→ **What this task involves**:
Please write out the listing again, keeping every character the same.

→ **Information shown**:
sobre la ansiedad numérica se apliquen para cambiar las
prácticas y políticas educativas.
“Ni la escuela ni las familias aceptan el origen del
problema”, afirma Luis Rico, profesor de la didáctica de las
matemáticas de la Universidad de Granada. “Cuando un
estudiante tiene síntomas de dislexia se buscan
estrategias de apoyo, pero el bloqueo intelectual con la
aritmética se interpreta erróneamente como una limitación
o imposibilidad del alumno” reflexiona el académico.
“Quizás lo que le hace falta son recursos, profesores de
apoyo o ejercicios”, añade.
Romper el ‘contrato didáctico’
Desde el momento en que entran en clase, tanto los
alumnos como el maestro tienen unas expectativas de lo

→ **Answer space**:
sobre la ansiedad numérica se apliquen para cambiar las
prácticas y políticas educativas.
“Ni la escuela ni las familias aceptan el origen del
problema”, afirma Luis Rico, profesor de la didáctica de las
matemáticas de la Universidad de Granada. “Cuando un
estudiante tiene síntomas de dislexia se buscan
estrategias de apoyo, pero el bloqueo intelectual con la
aritmética se interpreta erróneamente como una limitación
o imposibilidad del alumno” reflexiona el académico.
“Quizás lo que le hace falta son recursos, profesores de
apoyo o ejercicios”, añade.
Romper el ‘contrato didáctico’
Desde el momento en que entran en clase, tanto los
alumnos como el maestro tienen unas expectativas de lo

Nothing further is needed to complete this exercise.